Task statement:
Read the data below line by line and copy each one with "proposed" in it.

Data entries

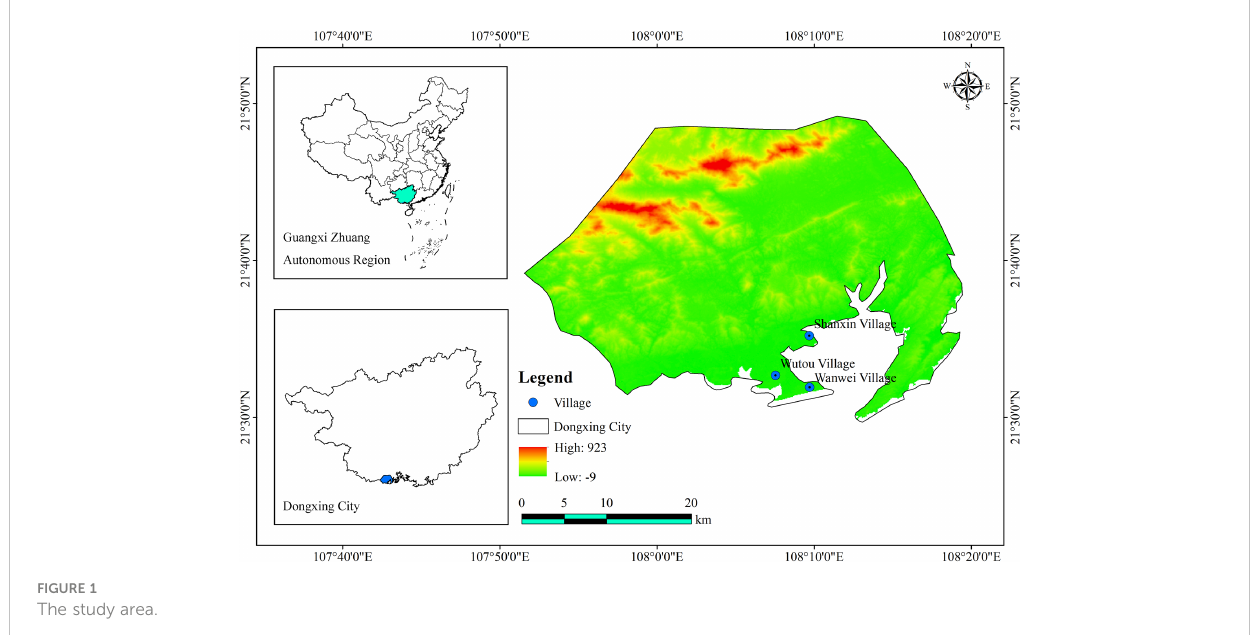
FIGURE 1 The study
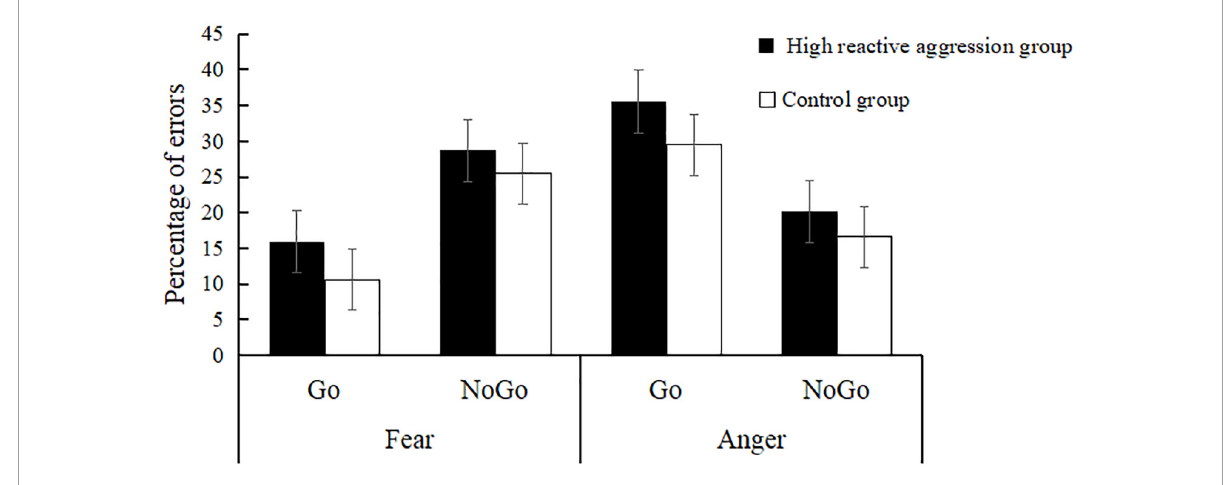
FIGURE2 Error rates during the emotional Go/No-Go task by group.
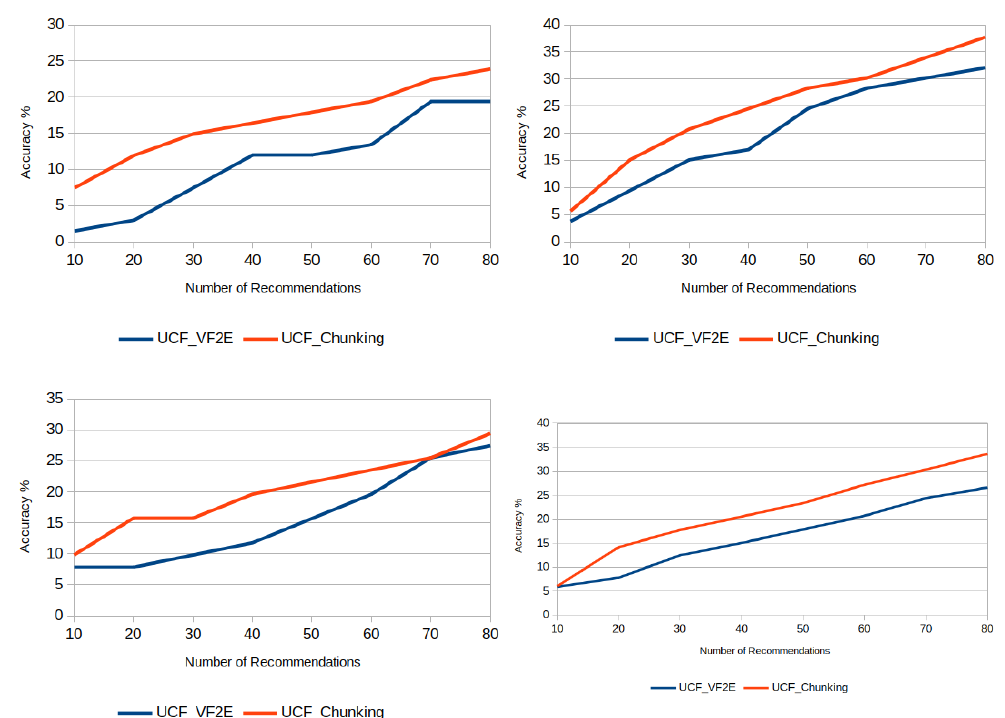
Figure 8. Performance comparison of proposed UCF_Chunking technique with baseline methods (VF2E) for a group of three users in each graph and the average results graph of these groups.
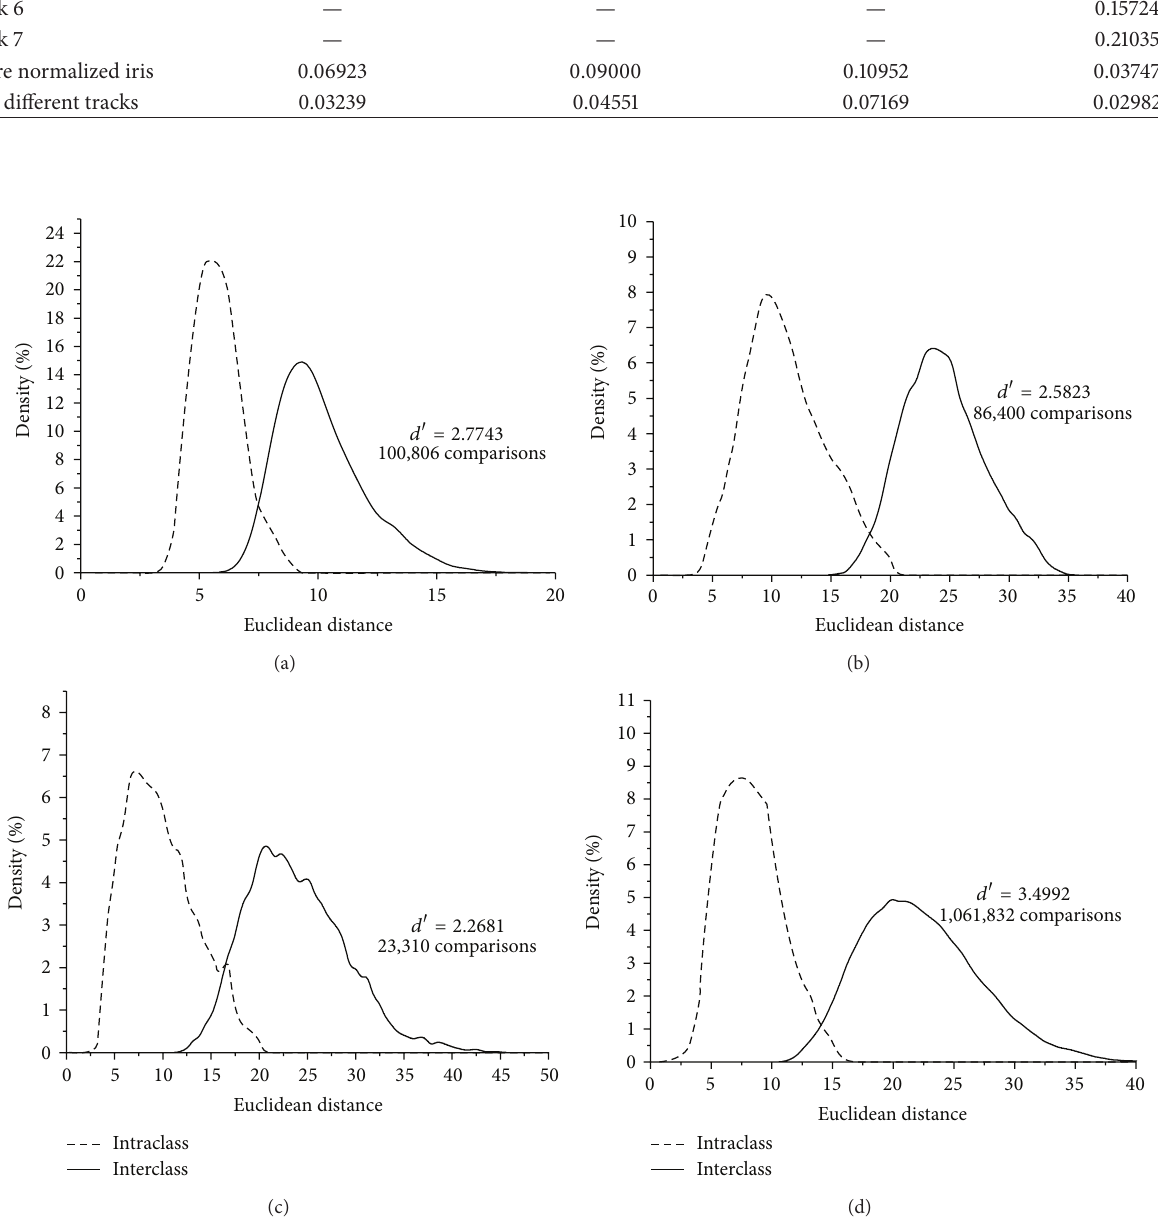
Figure 11: Distance distributions of the intra-class and inter-class patterns for the four iris image databases with fusion. (a) CAISA-V1, (b) CASIA-V3 Interval, (c) MMU-V1 and (d)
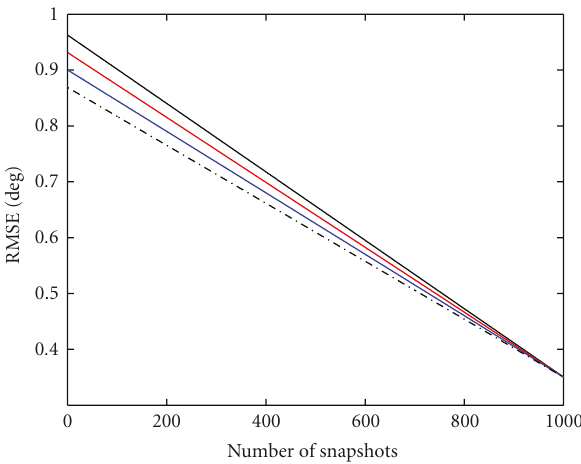
Figure 5: RMSE versus number of snapshots: Cramer-Rao bound (dashed) from [22], proposed method (blue), maximum likelihood [5] (red), and MUSIC method in [16](solid).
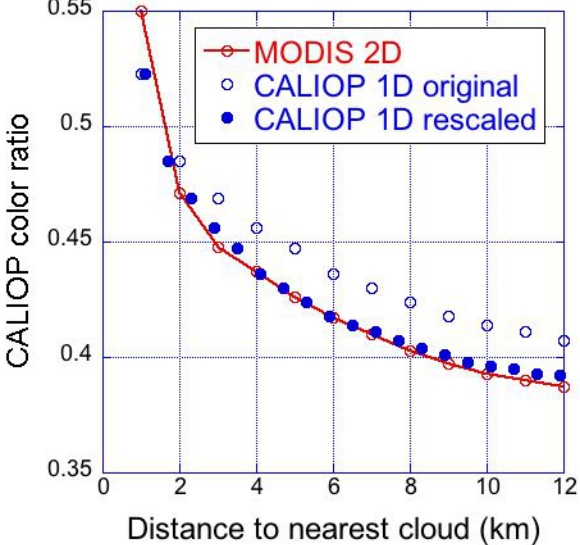
Fig. 5. Median CALIOP color ratio (integrated up to 3km altitude) near clouds detected by the 2-D MODIS cloud mask (red circles), by the 1-D CALIOP cloud mask (blue empty circles) and if the dis- tance to clouds detected by the 1-D CALIOP mask are rescaled to estimate the effect of clouds outside the lidar track (blue full cir- cles). The plot extends to 12km, the 2-D distance that corresponds to a 1-D distance of 20km for the blue line in Fig. 4a. The plot is based on the yearlong global dataset, with the number of used lidar profiles decreasing from over 4 million near clouds to just un- der 300000 12km away from clouds. Vertically integrated color ratio is calculated as the ratio of vertically integrated backscatters at 532nm and 1064nm. Fig. 6. (a) Annual median distance to low clouds; (b) cloud frac-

Exercise output:
Figure 8. Performance comparison of proposed UCF_Chunking technique with baseline methods (VF2E) for a group of three users in each graph and the average results graph of these groups.
Figure 5: RMSE versus number of snapshots: Cramer-Rao bound (dashed) from [22], proposed method (blue), maximum likelihood [5] (red), and MUSIC method in [16](solid).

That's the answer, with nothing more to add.